The world’s largest online shopping bonanza began in China Wednesday with an army of workers and robots primed to sort packages, and international superstars hired to drive sales, on “Singles’ Day”.
Conceived as an antidote to Valentine’s Day, the event falls on the eleventh of the eleventh — with all its ones — and was meant to be an occasion for individuals to treat themselves to something new.
It has morphed into something else, however, and November 11 is expected to generate sales far outstripping the pre-Christmas “Black Friday” in the United States.
It will also be closely watched in China for signs of consumer sentiment during the coronavirus pandemic.

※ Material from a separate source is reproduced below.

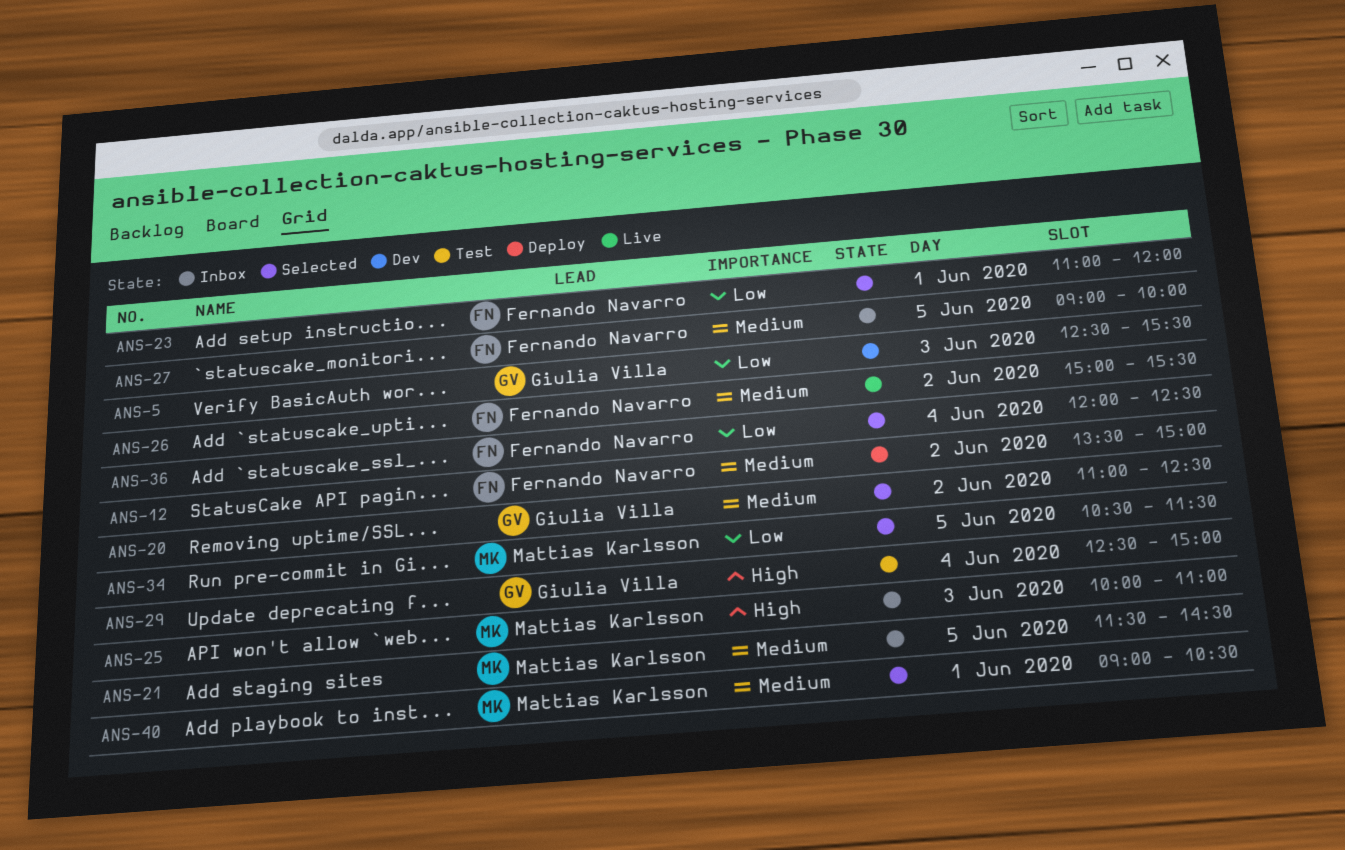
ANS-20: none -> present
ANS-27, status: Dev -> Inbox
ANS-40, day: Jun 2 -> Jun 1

The event started in 2009 with apparel sales on e-commerce giant Alibaba’s Tmall platform.
But in a nation of online shoppers, it now rakes in double what US retail giant Amazon does in a month, according to a recent report by consultants Bain & Co.
“Over the past five years, the ‘Double 11’ sales event has grown by an annual 35 percent, generating 410 billion yuan (approximately $60.4 billion) in gross merchandise value for retailers and brands,” the report said.
Reignite domestic demand
At Alibaba’s logistics hub, some 1,000 robots hummed in readiness Tuesday, with an anticipated flood of orders.
In China, where the coronavirus first surfaced, the recovery in retail sales has lagged behind that of industrial sectors, with authorities and retailers trying to reignite domestic demand.
Alibaba — quite literally playing on the numbers — has this year extended “Singles’ Day” from 24 hours to an 11-day shopping campaign.
And in a continued riff to hype the event, superstars such as Katy Perry have been hired to appear at an 11.11 Gala in Shanghai — to be broadcast online.
Singer Taylor Swift and supermodel Miranda Kerr are also expected to take part in interactive live broadcasts with Chinese consumers.
“Singles’ Day sales stats could be a useful anecdote of rebounding consumption,” said Stephen Innes, chief global market strategist at Axi, in a report this week.
The Economist Intelligence Unit said it expects China’s retail sales recovery to firm up in the last three months of the year — well supported by this shopping festival.
“China’s recovery from the coronavirus pandemic before other major economies will also support consumer confidence,” it said.